*** Block opens ***

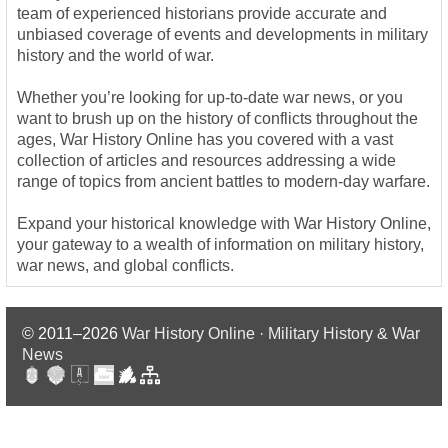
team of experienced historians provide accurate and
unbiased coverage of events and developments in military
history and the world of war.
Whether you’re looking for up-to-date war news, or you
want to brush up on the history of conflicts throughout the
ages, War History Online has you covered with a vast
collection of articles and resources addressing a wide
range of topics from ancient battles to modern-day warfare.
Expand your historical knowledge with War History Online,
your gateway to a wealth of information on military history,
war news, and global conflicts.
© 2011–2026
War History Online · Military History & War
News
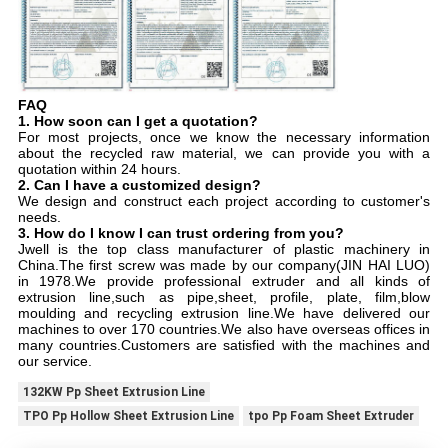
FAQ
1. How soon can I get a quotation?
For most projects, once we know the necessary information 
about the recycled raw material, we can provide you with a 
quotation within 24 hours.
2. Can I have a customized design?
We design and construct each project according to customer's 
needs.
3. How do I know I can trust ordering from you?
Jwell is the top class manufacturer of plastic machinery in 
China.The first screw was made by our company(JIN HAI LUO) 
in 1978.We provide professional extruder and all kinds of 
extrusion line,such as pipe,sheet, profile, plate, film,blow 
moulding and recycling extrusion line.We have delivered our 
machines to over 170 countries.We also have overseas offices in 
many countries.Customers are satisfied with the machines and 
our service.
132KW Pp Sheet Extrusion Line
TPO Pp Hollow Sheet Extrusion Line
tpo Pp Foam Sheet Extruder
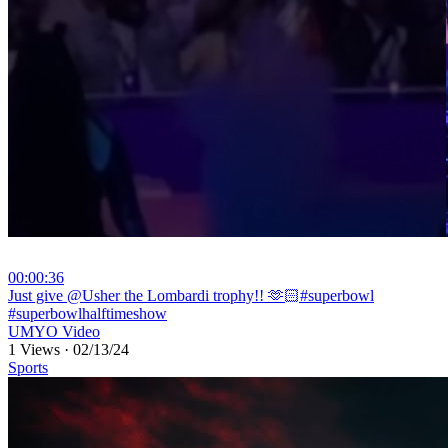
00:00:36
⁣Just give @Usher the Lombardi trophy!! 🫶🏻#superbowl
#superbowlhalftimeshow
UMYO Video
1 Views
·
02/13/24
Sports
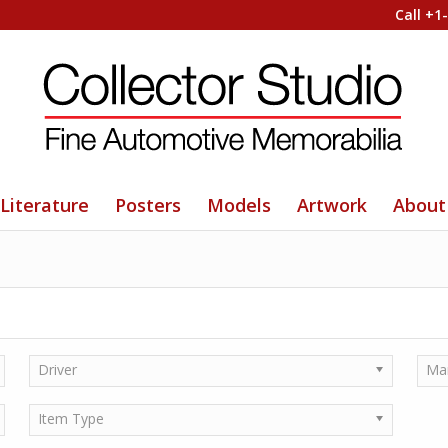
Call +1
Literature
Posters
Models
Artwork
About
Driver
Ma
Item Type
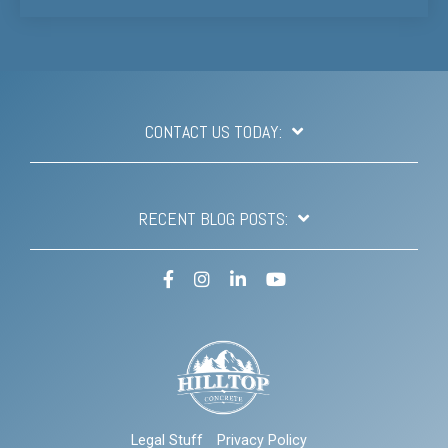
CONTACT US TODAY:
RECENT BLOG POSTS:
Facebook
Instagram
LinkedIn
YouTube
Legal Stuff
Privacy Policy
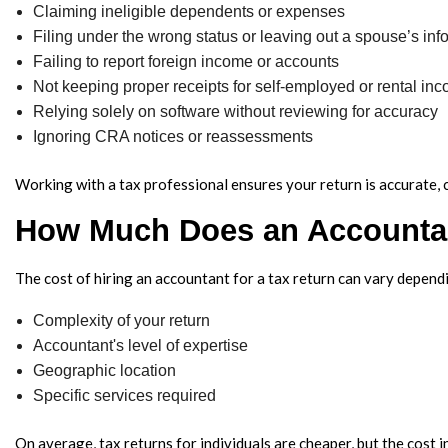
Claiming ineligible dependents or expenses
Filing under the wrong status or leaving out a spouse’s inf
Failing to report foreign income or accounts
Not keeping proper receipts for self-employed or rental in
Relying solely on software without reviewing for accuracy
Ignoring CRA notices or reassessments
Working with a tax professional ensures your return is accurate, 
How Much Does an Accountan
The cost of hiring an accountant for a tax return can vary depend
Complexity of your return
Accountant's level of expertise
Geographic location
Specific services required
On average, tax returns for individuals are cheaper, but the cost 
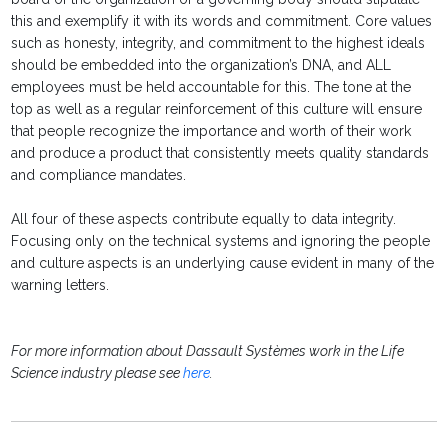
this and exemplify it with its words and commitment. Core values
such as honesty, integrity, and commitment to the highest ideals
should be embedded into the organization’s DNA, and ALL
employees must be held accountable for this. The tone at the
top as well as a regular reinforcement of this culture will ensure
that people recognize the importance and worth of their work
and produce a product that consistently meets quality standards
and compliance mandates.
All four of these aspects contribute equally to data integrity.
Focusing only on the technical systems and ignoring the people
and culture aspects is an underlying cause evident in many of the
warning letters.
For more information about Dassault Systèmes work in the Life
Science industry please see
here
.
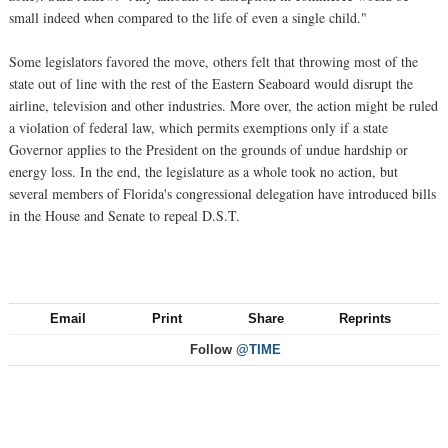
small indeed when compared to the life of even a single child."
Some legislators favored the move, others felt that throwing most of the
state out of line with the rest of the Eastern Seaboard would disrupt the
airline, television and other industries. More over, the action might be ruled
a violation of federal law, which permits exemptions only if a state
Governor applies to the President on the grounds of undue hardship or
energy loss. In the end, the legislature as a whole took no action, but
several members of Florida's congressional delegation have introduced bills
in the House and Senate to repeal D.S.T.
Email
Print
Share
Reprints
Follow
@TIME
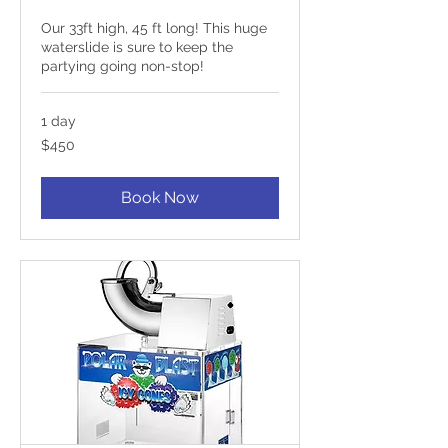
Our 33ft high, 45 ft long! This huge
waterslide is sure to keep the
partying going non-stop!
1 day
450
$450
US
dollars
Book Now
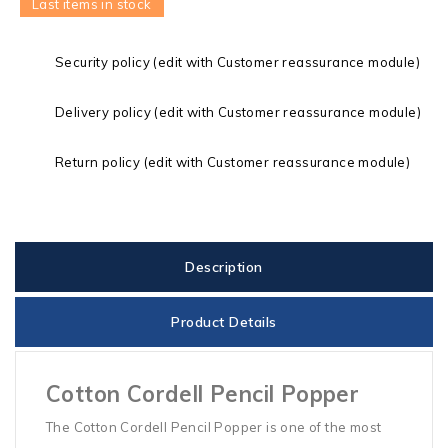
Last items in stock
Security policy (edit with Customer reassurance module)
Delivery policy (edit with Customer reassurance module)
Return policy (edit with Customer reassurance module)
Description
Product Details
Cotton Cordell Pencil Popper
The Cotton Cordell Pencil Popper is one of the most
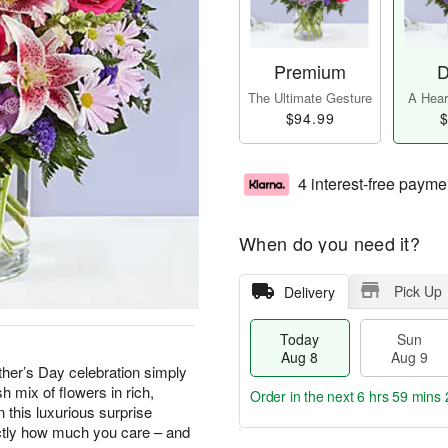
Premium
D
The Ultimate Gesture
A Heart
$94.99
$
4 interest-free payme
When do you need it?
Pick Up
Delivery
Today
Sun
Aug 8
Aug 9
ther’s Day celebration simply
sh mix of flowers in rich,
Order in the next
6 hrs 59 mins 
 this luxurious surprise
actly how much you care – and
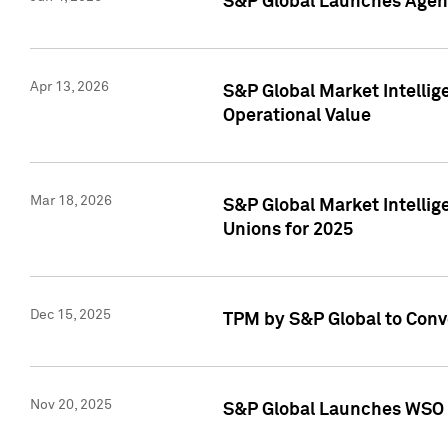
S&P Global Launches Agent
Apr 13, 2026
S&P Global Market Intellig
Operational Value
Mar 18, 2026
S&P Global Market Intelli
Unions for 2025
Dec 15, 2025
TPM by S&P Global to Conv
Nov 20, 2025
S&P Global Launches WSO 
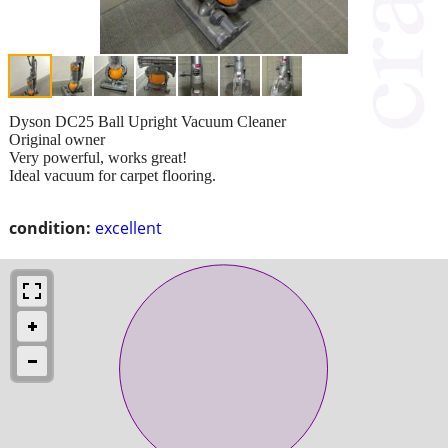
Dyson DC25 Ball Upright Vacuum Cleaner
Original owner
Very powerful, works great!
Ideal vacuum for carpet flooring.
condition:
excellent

*** Block closes ***
*** Block opens ***

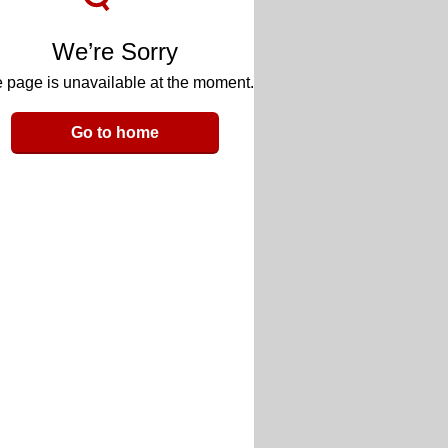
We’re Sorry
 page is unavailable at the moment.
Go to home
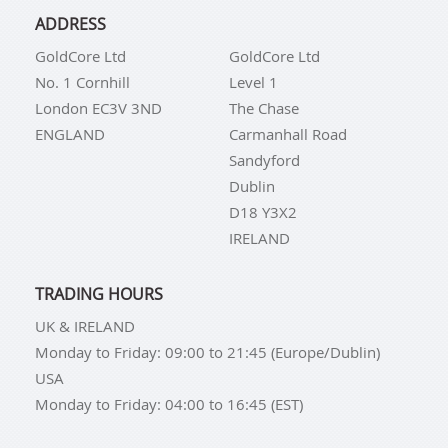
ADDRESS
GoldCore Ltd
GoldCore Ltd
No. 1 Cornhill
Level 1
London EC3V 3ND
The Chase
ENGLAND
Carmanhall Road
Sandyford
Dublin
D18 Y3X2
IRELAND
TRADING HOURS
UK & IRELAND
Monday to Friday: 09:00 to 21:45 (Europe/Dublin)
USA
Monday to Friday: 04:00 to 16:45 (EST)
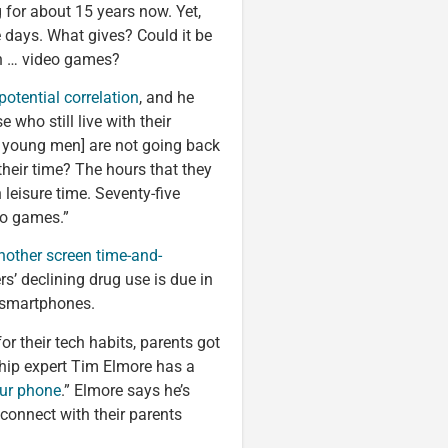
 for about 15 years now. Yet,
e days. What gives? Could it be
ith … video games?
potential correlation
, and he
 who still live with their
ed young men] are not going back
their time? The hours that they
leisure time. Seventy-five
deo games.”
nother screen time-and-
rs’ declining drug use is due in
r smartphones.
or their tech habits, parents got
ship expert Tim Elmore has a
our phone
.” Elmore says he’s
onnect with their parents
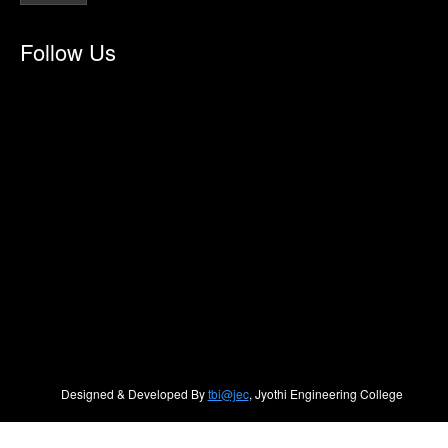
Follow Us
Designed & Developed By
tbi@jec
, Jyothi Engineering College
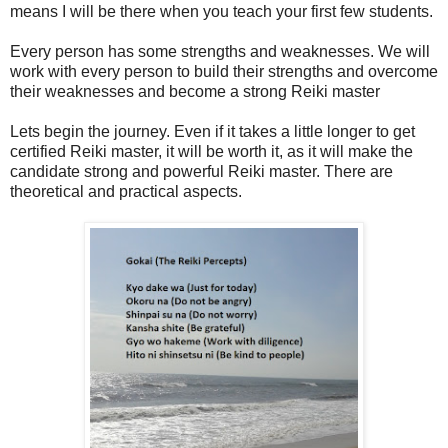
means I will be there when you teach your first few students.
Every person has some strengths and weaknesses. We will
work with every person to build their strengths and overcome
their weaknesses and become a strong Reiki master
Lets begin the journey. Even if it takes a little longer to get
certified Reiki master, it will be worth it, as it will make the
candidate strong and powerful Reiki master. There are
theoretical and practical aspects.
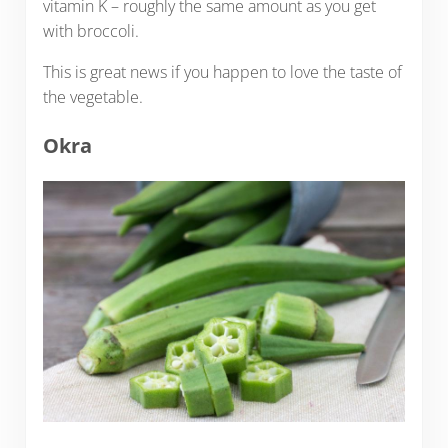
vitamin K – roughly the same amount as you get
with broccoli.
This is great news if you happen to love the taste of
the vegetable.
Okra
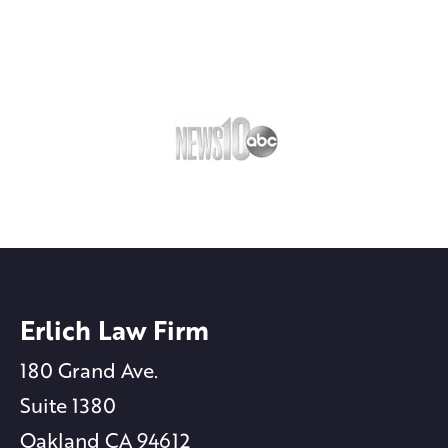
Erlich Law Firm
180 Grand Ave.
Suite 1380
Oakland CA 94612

*** Block closes ***
*** Block opens ***

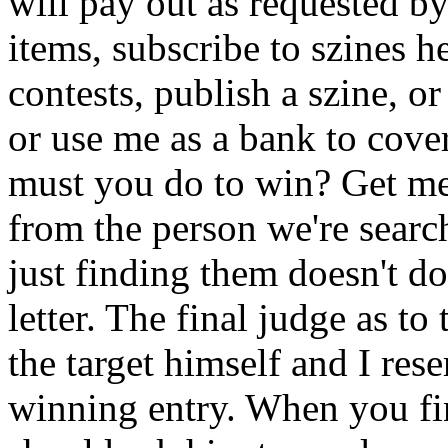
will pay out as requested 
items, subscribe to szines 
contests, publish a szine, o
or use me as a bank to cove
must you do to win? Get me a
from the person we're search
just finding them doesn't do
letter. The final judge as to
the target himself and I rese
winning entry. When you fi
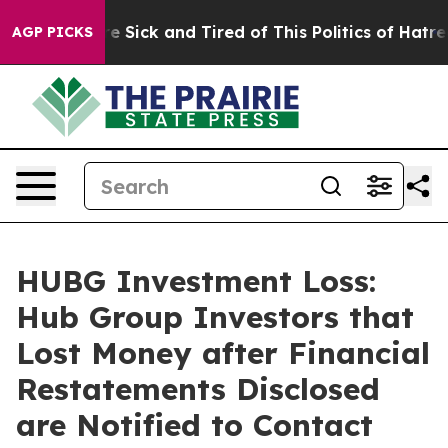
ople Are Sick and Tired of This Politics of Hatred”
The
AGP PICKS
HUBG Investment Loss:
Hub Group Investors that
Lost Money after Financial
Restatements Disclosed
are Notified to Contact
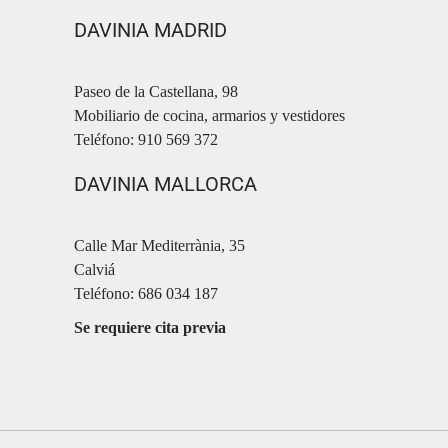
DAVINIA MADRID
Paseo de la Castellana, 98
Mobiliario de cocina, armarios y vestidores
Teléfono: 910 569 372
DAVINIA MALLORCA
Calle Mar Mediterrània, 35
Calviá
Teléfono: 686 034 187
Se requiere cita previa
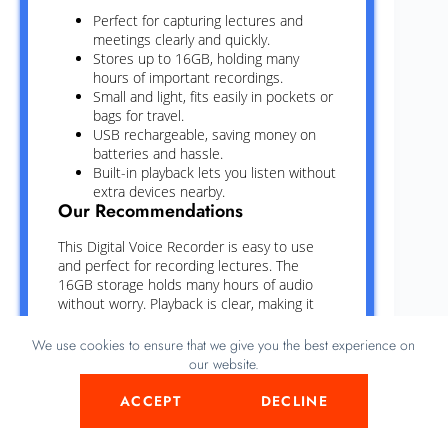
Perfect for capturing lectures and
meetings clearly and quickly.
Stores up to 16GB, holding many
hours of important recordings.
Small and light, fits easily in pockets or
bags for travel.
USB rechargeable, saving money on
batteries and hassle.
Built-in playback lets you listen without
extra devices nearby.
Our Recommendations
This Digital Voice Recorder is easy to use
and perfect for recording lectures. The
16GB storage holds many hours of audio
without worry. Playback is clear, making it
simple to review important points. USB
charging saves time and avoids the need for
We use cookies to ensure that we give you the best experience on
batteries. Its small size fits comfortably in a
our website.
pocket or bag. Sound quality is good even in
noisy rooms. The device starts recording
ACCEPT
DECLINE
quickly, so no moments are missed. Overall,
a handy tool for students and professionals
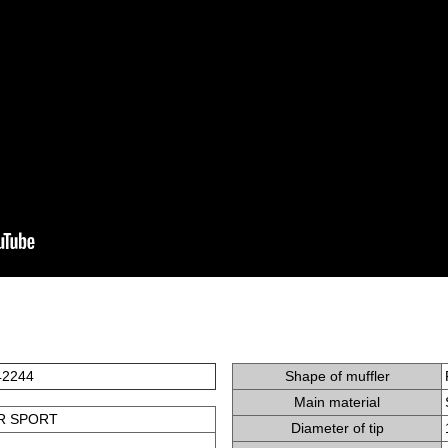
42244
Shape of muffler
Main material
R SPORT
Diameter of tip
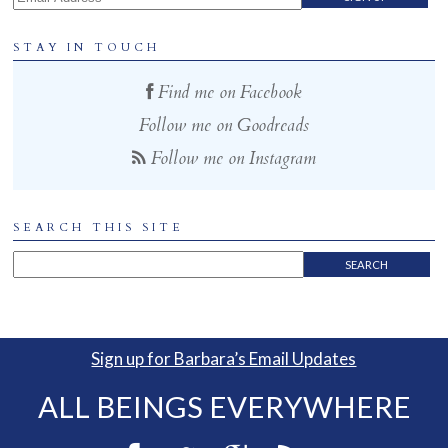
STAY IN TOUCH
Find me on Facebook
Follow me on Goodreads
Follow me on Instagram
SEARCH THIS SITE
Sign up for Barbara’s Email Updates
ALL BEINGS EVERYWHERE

*** Block closes ***

-- REQUIREMENT --
The word "Market" appears in some lines of the data. Copy every one of those lines.

-- SOLVED PROBLEM --
S&P Global Market Intellig
S&P Global Market Intelli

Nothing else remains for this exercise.